In the three-part sinfonias - sinfonia in seventeenth-century terminology means any kind of work for several parts - the ssame keys give rise to some of the same musical characteristics as in the inventions. The C major Sinfonia, with its assertive rising scale theme, again acts as an introduction, the movement in E major stays turned in upon itself with its melodic charm, the A major composition shows itself to be animated and fiery once again, and the final B minor Sinfonia, written in a more homophonic style, display a scherzando character in gigue rhythm. The most striking difference between the sinfonias and inventions lies in the more concentrated polyphony of the sinfonias. For one thing, 1o of them (Nos. 1, 3, 4, 6-10, 13, and 14) are fugal in character. Four examples may illustrate Bach's mastery here in fashioning works of the most diverse emotional content. The D major piece has a mercurial, dancing gait, its melodic exuberance conveyed from the start in the falling sixth and rising seventh of the theme. No. 8 in F is also imbued with a dance-like, playful lightness. The calm, elegiac flow of the E minor Sinfonia is heightened by increasingly intense contrapuntal development which finally draws the outer voices nearly four octaves apart.

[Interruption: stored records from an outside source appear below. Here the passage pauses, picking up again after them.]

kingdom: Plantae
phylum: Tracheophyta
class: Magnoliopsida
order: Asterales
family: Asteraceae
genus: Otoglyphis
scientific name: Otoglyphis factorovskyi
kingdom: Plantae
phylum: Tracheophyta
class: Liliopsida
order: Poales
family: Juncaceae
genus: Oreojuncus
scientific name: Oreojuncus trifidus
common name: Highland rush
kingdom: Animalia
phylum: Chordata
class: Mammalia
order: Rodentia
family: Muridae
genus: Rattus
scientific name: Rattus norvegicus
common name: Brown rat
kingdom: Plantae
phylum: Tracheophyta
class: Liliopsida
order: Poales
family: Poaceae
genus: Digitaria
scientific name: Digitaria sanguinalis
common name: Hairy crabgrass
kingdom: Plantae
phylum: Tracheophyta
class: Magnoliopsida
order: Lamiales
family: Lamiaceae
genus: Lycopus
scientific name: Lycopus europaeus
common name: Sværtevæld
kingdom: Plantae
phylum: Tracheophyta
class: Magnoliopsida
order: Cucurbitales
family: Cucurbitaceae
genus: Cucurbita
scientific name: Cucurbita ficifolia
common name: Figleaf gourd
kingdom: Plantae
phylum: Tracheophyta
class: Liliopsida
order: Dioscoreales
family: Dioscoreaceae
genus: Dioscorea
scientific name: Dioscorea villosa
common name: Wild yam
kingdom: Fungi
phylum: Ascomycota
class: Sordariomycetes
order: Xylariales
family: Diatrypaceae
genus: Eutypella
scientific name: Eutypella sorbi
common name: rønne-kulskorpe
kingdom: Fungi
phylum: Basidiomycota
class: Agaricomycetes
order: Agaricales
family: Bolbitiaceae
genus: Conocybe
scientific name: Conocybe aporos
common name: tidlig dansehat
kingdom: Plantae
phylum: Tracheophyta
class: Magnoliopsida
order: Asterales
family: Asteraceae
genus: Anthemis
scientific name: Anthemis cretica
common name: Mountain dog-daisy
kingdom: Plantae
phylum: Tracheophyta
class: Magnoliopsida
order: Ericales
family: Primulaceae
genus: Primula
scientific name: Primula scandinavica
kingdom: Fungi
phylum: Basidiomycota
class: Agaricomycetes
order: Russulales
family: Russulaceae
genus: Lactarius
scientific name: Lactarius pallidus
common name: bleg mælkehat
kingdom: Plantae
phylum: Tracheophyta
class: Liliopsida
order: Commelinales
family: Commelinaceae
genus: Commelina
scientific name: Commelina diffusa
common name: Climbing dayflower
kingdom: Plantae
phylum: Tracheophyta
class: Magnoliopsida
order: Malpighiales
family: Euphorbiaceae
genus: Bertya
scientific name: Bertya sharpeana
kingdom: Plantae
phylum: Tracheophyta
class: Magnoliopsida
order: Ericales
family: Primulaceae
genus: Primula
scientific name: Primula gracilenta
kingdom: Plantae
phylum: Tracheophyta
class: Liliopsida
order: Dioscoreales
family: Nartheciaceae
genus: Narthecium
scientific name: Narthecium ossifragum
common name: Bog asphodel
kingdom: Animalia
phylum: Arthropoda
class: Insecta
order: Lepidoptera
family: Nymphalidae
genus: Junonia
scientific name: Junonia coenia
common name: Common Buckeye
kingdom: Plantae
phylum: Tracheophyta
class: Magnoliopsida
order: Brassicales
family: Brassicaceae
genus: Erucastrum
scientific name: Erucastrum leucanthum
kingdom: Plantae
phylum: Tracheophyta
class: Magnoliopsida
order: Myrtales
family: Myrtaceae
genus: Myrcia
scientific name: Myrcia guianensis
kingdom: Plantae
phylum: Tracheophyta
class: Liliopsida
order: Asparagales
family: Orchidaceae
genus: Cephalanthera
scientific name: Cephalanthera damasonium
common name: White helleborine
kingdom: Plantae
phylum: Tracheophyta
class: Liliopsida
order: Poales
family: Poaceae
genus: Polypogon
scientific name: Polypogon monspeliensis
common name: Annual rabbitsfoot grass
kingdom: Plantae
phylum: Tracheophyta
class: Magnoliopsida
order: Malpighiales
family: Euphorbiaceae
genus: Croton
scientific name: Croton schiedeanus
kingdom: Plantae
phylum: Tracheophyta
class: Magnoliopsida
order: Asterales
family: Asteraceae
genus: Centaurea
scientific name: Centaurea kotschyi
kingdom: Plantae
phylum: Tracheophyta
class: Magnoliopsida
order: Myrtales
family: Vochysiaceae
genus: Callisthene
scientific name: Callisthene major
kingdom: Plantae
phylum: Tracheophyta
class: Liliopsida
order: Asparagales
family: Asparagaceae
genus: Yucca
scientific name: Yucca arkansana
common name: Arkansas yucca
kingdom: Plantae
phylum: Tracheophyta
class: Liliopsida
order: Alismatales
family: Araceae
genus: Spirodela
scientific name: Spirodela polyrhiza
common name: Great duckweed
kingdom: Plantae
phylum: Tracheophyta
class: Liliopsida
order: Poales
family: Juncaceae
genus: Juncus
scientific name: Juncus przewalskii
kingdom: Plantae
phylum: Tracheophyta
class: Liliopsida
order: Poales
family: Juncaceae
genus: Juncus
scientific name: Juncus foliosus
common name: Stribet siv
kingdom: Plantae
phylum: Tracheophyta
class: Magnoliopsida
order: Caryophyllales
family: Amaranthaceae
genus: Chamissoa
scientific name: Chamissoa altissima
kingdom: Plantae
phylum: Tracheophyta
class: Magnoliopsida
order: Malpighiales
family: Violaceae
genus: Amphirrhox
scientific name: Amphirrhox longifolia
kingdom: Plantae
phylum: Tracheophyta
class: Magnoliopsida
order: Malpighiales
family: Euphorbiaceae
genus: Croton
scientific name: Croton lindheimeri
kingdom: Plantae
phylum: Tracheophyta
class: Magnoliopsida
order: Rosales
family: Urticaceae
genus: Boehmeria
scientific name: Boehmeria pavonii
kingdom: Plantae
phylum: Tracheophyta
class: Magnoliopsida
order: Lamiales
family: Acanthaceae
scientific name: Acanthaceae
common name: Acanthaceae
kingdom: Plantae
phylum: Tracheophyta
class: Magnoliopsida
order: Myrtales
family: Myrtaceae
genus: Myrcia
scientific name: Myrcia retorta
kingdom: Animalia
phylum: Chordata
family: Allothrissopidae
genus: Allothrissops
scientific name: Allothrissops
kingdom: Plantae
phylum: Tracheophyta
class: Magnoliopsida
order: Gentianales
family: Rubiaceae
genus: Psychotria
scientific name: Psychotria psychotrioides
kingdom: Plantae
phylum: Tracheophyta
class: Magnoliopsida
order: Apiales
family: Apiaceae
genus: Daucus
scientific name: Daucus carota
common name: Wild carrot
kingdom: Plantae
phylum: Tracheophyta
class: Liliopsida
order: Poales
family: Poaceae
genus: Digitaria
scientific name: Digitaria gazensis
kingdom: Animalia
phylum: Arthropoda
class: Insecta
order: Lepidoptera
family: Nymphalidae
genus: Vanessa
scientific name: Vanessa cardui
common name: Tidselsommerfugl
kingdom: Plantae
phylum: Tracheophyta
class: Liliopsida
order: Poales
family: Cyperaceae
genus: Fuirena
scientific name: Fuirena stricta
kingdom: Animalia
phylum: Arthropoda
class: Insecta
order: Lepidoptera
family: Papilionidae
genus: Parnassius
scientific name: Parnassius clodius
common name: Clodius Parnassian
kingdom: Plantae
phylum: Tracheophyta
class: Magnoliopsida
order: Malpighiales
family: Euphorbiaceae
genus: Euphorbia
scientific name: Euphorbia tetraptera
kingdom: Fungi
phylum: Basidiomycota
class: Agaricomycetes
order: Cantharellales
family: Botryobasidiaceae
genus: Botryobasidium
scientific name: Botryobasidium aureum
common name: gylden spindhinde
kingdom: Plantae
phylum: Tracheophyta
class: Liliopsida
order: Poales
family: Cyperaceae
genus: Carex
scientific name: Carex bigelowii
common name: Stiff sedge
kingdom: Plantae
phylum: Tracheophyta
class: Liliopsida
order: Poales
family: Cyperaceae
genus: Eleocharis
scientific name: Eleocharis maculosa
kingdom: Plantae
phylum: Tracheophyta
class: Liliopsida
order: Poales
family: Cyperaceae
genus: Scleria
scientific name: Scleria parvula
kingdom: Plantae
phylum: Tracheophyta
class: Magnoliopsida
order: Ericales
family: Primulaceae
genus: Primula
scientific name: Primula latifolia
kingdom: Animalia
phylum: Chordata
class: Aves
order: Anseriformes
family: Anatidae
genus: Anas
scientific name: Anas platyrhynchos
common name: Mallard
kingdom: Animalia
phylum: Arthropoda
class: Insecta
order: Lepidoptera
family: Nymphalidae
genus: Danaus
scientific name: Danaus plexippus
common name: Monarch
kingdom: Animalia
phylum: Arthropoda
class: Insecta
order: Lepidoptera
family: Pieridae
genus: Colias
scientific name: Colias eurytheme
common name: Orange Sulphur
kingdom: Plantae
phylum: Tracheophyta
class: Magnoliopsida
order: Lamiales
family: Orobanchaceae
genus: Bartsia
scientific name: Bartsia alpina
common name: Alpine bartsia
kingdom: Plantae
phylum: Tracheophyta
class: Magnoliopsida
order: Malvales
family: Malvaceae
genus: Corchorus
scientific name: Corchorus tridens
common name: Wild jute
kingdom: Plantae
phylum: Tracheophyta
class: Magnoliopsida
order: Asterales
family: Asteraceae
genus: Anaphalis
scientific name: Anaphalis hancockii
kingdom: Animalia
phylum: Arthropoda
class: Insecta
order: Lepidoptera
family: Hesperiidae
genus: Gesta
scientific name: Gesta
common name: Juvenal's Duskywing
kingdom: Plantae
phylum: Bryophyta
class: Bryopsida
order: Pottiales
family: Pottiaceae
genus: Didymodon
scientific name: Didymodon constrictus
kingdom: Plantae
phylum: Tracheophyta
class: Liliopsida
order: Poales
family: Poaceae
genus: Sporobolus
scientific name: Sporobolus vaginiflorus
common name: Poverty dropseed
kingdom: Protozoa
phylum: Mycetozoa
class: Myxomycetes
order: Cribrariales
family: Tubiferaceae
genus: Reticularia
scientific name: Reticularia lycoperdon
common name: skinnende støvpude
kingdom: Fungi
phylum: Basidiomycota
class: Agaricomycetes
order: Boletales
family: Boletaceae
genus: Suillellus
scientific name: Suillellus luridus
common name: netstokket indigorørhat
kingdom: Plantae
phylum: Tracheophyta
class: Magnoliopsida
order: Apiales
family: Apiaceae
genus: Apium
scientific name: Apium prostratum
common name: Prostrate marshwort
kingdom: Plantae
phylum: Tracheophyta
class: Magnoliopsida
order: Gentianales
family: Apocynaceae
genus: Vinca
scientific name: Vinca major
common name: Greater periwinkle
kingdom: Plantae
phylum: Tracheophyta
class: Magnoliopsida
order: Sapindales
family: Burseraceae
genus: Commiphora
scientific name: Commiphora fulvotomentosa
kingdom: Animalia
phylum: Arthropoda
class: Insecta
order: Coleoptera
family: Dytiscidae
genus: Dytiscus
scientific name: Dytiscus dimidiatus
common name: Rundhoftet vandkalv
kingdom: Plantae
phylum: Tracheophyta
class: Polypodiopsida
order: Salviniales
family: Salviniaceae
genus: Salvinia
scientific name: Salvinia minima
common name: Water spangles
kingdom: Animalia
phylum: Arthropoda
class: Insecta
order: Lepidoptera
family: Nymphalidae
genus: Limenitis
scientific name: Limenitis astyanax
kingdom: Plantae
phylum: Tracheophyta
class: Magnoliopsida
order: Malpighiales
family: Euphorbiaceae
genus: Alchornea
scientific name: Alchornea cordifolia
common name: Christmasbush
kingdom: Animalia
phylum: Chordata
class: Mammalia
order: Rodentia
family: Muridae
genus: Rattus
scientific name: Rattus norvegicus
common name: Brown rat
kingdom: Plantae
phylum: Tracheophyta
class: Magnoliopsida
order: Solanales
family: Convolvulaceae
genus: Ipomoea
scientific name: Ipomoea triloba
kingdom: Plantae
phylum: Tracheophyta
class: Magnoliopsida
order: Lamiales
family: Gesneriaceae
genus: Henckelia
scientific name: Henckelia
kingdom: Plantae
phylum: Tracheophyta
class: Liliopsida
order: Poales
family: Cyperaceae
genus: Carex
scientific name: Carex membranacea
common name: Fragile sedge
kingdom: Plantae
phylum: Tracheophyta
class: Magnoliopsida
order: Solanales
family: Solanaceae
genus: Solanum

Bach's pupils themselves recognised the F minor movement as a jewel of the greatest expressive power and the highest polyphonic art. In it three themes are developed in triple counterpoint. In this "triple fugue" the logical part-writing gives rise to harmonic clashes reminiscent of the imaginative world of the Crucifixus of the B minor Mass. At the opposite extreme to this tense and sorrowful sinfonia one may point to the homophonic style of the "Aria" in E flat, whose graceful melodic phrases remind one of Bach's song "Bist du bei mir." These two contrasting pieces provide perhaps the clearest demonstration of the utterly inexhaustible diversity of Bach's creative ability.